### Given text:
By Corinne Saunders | Outer Banks Voice on January 14, 2023
The “umbrella term” of social and emotional learning (SEL) runs the gamut from teaching children to take turns on a swing to teaching adolescents about body odor to assisting a child in crisis, the Dare County Schools’ director of exceptional children’s services told a gathering on Jan. 13.
Dr. Reida Roberts, who came to Dare County in 2019 from Bladen County Schools in southeastern North Carolina, spoke at the “Lunch and Learn” event hosted by the League of Women Voters (LWV) of Dare County. She earned her doctorate in educational leadership from the University of North Carolina at Wilmington.
In the polarizing battle over school curricula that has developed in recent years, SEL has become a target for some parents and politicians who assert they want more control over that curricula.
Roberts alluded to that dynamic by noting that “Prior to COVID and all of the politicized energy that’s been put out there, social and emotional learning is just a blanket term that meant anything you do that’s non-academic to help kids in their emotional well-being.”
Roberts told about two dozen attendees at 3 Tequilas Mexican Restaurant that she gave nearly the same presentation publicly at the Dare County Schools Board of Education meeting on June 8, 2021. Every school district in the state had to submit its “mental health plan” that had been approved by its respective school board by July 2021 to the NC Department of Public Instruction (DPI). Roberts said the Dare County Board of Education considered and voted on its plan at the same meeting as her presentation.

### Record extracts:
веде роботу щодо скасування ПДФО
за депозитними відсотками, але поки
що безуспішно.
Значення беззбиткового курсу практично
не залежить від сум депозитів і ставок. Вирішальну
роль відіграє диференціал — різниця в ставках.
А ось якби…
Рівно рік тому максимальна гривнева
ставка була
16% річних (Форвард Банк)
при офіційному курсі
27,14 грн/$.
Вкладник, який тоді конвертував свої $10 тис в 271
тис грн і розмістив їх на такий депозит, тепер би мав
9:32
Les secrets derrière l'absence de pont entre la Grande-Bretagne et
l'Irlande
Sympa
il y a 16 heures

---

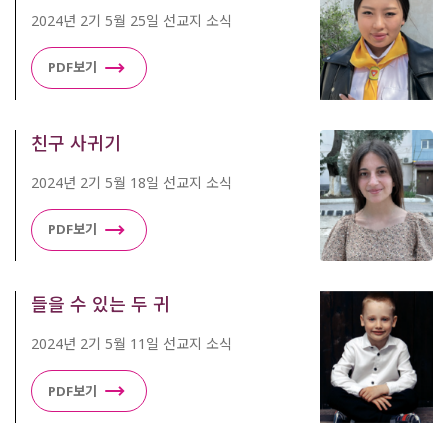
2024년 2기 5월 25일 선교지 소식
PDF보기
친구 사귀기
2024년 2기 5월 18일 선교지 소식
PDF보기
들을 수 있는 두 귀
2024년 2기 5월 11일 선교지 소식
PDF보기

### Task prompt:
In the article on social and emotional learning, what reason do those who have made SEL a target give for opposing it, and who are they? Answer in one to three sentences.

### Your solution:
SEL has become a target for some parents and politicians in the polarizing battle over school curricula. They assert that they want more control over those curricula.